Le Zoo-FISH est extrêmement puissant car virtuellement, n’importe quelle espèce peut être étudiée, sans demander de technologie particulière (tel le séquençage) : la seule ressource nécessaire est un échantillon de tissu à partir duquel on peut faire évoluer des lignées cellulaires. Ces analyses ont cependant une limite physico-chimique due à la capacité des molécules d’ADN à s’hybrider. Deux espèces trop éloignées phylogénétiquement ont en général une trop grande divergence moléculaire de leurs chromosomes (mutations, insertions, délétions) et ne peuvent être comparées par cette technique. Ainsi, chez les mammifères, il est possible de comparer les euthériens (mammifères placentaires) entre eux (environ 100 millions d’années de divergence), mais difficilement les euthériens aux métathériens (marsupiaux), sauf pour le cas, unique, du chromosome X [Glas et al., 1999, Wienberg, 2004].
La première reconstruction d’un caryotype ancestral en utilisant des données cytogénétiques était fondée sur du Zoo-FISH entre l’homme et sept espèces de mammifères [Chowdhary et al., 1998]. Depuis lors, les résultats de nombreuses études ont permis de retrouver l’organisation ancestrale des chromosomes dans différents ancêtres, en s’attachant particulièrement aux quatre clades de mammifères placentaires [Richard et al., 2003, Yang et al., 2003, Froenicke, 2005, Yang et al., 2006, Ferguson-Smith et Trifonov, 2007, Stanyon et al., 2008, Westerman et al., 2010]. La base de données ChromHome [Nagarajan et al., 2008] recense une partie des résultats des comparaisons cytogénétiques entre espèces de mammifères. On peut toutefois rappeler la possibilité d’études cytogénétiques en dehors des mammifères, comme Schneider et al. [2009] chez des espèces de scorpions, à condition que les génomes n’aient pas encore trop divergé.

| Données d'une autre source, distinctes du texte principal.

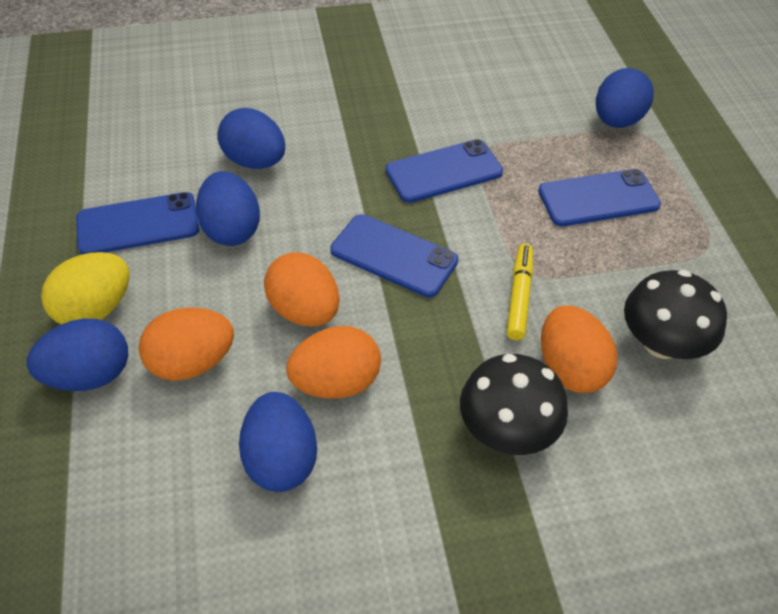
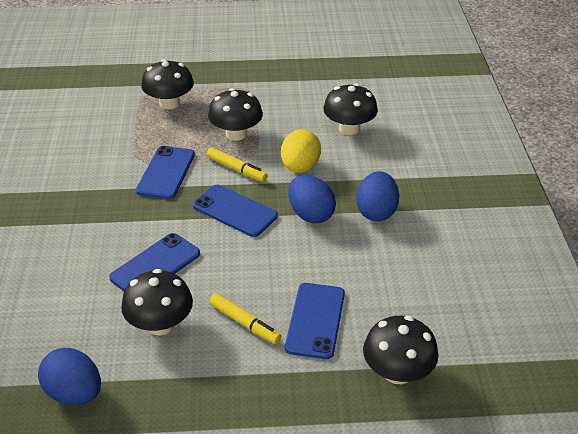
black mushroom: [460,354,568,455] [624,270,727,359] = 2 -> [121,269,193,335] [141,59,194,109] [208,88,263,141] [323,83,378,135] [363,316,439,384] = 5
blue egg: [27,319,128,391] [196,171,260,246] [217,108,285,169] [239,392,317,492] [596,68,654,128] = 5 -> [38,348,101,405] [288,175,336,224] [356,171,399,221] = 3
orange egg: [139,308,234,381] [264,252,340,327] [286,326,381,399] [541,305,617,393] = 4 -> none = 0
yellow marker: [506,244,533,340] = 1 -> [207,148,267,182] [209,293,281,344] = 2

Le E-Painting [Kemkemer et al., 2006, 2009] est une méthode hybride entre les manipulations de cytogénétique et les données issues du séquençage des génomes. Les marqueurs conservés (typiquement des paires de gènes orthologues) permettent de simuler l’hybridation de sondes, et ainsi de comparer deux génomes. Il est donc possible, en appliquant les mêmes principes, d’atteindre une résolution jamais atteinte jusqu’alors. Cependant, le risque d’erreur est fortement accru car le nombre d’espèces séquencées (et donc comparées) n’est pas aussi important que pour la cytogénétique «classique». Les branches espèce-spécifiques sont donc beaucoup plus longues, ce qui augmente la chance que les mêmes réarrangements aient eu lieu sur des lignées indépendantes (homoplasie), et les erreurs de reconstructions. Malgré ceci, les reconstructions les plus récentes [Kemkemer et al., 2009] concordent nettement avec les prédictions de la cytogénétique.